Pandora scored another victory earlier this week, when the U.S. Copyright Office ruled that a royalty payment rate agreement between Pandora and  Merlin Network, a global rights agency for independent musicians, was a valid way to determine what the legal rate should ultimately be for Internet radio play. If the company does get its way, and a panel agrees to royalty rate of $0.0013 per stream, it will allow the company to become profitable.

If artists get their way, however, Pandora would have to pay out even more, something it does not seem to be able to do while keeping financially solvent. 

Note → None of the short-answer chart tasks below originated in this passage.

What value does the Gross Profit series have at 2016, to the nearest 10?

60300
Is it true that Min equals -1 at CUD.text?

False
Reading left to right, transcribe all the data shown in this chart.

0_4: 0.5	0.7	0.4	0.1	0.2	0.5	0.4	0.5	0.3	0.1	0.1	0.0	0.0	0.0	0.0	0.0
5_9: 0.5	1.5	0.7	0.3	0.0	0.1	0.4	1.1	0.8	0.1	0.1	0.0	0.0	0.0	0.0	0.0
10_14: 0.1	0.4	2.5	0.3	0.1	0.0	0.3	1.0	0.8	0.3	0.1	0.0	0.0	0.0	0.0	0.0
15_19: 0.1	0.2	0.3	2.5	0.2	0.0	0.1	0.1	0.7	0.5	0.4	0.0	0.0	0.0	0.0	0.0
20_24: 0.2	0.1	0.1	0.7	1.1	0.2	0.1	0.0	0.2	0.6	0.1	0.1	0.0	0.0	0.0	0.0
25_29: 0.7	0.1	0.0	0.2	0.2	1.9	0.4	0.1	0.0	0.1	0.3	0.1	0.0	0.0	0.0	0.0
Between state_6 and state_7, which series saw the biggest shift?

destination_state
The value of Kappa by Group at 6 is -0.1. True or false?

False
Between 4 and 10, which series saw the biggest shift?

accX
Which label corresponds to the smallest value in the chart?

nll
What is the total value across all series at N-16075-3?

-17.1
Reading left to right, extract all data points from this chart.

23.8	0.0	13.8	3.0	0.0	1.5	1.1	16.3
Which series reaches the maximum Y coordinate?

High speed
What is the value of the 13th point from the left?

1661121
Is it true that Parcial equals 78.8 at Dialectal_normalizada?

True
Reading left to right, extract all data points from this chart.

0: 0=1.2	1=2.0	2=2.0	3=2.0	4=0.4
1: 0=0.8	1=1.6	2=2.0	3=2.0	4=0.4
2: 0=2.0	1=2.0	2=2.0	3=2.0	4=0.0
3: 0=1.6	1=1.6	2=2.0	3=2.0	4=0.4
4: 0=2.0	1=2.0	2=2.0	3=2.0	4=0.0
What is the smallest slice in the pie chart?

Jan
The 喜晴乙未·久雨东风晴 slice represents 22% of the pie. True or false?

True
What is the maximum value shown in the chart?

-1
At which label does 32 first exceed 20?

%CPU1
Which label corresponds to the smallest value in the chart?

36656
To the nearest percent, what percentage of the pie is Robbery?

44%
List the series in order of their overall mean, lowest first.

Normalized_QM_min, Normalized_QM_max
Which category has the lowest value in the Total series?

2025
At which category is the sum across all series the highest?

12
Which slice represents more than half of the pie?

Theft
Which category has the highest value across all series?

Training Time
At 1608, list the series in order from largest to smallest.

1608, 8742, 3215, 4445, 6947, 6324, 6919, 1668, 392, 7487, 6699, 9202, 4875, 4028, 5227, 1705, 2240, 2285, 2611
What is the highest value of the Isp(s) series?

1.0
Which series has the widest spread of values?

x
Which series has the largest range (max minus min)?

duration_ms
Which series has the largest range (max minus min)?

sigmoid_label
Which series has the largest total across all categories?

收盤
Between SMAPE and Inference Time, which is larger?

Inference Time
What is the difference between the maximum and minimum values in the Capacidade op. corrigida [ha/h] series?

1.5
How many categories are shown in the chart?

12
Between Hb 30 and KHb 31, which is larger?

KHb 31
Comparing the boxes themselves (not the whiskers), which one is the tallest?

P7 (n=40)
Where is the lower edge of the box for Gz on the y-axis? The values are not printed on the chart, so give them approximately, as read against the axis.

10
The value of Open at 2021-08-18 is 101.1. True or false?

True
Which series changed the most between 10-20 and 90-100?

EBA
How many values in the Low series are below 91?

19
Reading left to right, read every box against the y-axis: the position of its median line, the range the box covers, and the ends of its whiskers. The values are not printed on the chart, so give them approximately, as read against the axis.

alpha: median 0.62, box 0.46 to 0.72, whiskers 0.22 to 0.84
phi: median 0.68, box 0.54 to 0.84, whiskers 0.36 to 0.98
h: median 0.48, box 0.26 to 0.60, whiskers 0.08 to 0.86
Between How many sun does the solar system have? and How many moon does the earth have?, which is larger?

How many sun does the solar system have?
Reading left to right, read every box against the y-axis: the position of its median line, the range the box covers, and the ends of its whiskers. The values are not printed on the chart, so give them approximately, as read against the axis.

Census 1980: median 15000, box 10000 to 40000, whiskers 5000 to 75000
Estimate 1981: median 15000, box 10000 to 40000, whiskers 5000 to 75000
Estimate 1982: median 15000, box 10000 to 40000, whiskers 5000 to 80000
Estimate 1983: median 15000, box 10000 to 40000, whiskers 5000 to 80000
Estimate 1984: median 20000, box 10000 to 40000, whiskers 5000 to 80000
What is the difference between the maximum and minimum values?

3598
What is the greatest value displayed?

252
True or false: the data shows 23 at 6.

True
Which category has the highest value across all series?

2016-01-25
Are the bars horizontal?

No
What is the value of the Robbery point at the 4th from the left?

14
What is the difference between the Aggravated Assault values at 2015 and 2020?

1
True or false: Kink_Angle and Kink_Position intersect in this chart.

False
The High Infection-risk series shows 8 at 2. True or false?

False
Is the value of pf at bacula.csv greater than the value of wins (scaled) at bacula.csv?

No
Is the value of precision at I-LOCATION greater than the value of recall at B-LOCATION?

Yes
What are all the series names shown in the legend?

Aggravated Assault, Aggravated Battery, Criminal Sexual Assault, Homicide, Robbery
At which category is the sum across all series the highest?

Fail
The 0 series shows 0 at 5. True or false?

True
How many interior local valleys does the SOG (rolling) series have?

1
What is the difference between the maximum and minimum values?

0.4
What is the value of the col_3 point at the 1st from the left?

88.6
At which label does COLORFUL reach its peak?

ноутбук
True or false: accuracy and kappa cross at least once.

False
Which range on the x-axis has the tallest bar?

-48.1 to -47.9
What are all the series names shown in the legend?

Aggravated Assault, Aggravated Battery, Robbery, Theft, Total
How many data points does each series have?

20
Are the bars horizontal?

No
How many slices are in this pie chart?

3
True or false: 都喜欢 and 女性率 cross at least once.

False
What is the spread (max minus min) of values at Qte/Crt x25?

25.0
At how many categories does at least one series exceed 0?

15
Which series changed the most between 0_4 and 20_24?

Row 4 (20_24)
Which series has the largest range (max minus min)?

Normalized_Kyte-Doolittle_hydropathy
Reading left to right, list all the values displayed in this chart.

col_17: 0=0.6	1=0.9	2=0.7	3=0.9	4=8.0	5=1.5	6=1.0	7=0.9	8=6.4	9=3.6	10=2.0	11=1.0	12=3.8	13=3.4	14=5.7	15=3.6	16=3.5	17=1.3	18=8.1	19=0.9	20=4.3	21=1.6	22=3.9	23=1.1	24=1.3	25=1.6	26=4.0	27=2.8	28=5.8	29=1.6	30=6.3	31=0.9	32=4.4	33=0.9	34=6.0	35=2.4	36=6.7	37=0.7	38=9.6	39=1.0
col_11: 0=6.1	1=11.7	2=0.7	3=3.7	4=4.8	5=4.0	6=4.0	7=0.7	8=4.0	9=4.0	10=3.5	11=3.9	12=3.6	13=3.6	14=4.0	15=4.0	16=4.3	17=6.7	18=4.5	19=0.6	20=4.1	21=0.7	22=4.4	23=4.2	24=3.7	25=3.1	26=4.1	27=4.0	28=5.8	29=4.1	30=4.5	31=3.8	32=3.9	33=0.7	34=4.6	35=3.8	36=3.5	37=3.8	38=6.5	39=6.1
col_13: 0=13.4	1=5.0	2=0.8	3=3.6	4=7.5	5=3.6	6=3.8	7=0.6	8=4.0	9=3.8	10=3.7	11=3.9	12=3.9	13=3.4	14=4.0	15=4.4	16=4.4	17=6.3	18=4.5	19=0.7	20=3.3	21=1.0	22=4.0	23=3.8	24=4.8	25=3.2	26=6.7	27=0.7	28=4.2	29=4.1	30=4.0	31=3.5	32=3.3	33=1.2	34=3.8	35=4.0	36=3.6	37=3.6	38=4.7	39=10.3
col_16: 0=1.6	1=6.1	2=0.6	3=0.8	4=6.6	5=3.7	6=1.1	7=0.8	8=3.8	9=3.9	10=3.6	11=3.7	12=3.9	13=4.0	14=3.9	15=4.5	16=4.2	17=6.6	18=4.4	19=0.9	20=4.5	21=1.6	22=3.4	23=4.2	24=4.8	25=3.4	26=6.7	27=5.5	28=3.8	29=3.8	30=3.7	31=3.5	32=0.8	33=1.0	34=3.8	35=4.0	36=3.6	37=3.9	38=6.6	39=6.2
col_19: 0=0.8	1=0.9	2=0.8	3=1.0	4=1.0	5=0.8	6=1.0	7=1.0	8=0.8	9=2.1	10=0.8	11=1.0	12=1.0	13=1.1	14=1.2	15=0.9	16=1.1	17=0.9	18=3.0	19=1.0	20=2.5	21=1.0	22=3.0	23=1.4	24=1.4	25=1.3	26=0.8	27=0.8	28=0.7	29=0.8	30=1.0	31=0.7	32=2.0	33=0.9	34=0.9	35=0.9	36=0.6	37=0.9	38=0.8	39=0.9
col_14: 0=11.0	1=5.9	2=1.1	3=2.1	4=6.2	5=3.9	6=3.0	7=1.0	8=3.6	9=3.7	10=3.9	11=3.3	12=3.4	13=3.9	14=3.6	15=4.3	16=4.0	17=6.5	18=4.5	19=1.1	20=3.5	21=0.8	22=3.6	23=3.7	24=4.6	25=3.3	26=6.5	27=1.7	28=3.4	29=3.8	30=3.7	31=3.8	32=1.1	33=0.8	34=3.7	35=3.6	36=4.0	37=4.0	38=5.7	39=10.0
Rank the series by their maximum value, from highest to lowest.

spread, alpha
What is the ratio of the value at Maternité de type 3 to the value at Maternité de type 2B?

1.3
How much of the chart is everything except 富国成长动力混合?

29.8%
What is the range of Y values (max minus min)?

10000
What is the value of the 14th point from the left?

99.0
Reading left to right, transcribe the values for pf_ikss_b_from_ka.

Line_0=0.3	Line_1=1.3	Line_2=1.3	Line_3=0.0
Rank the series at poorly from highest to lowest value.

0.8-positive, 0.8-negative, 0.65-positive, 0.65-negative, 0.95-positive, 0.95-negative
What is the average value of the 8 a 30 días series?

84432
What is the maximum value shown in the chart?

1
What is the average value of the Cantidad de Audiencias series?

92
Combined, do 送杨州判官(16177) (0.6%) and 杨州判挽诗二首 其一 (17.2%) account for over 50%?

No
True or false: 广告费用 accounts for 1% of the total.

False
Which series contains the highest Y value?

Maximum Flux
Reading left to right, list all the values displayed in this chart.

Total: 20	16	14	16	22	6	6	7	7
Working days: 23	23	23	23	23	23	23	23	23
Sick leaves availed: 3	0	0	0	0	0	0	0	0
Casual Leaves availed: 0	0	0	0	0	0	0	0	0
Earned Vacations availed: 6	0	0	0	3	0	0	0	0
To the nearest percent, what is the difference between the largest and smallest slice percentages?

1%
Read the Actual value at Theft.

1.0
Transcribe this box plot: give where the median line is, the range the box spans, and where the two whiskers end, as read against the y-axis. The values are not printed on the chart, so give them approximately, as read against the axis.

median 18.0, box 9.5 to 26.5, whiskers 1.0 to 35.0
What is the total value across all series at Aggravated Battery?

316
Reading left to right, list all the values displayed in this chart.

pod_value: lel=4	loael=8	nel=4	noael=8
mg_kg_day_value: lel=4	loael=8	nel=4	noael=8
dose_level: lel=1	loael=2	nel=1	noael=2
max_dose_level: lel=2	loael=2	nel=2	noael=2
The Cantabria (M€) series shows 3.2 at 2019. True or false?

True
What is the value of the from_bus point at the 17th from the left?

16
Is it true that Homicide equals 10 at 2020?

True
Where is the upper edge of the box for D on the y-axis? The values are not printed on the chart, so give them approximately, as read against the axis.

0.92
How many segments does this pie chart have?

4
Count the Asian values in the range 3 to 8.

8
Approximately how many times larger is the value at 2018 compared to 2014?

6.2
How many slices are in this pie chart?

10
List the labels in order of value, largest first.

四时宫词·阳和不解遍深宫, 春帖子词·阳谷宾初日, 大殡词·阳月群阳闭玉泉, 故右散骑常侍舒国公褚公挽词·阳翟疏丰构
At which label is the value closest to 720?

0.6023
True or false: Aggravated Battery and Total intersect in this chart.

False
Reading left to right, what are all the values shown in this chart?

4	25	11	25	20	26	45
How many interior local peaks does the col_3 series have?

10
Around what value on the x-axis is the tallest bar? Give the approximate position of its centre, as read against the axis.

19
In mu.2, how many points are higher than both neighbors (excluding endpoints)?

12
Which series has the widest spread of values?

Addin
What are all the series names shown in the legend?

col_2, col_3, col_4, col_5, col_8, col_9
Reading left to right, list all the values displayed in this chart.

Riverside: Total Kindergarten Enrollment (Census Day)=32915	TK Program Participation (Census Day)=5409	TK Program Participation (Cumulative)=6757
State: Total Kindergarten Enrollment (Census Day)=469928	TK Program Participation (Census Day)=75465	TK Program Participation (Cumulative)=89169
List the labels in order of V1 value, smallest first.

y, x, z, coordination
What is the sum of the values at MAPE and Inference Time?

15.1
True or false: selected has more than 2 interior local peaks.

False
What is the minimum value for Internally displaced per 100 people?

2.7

The most obvious answer to the question might be to abandon its free model, and move toward subscriptions. It already offers such an ad free service, called Pandora One, and recently began offering 99 cent day passes to lure in more users. 

McAndrews, however, seems ademant that Pandora's ad-free model can, and will, work. Pandora, he said, actually does more to promote new artists than subscription-based services. 

"Ad-supported and subscription each serve important functions in connecting artists and audiences, providing revenue opportunities for music makers, and distributing their music as widely as possible. Streaming services like Pandora expose more music to more listeners -- Pandora plays more than 130,000 artists each month -- and some of those listeners then choose to subscribe to an on-demand service in much the same way they did in the old paradigm where many terrestrial radio listeners went on to buy albums," he said.

"The 'true north' of our industry should always be to bring as many listeners and musicians together as possible to enjoy and discover music they love on any platform that is 100 percent licensed, legal and monetized. That singular focus will create the energy and excitement for music that propels our industry forward."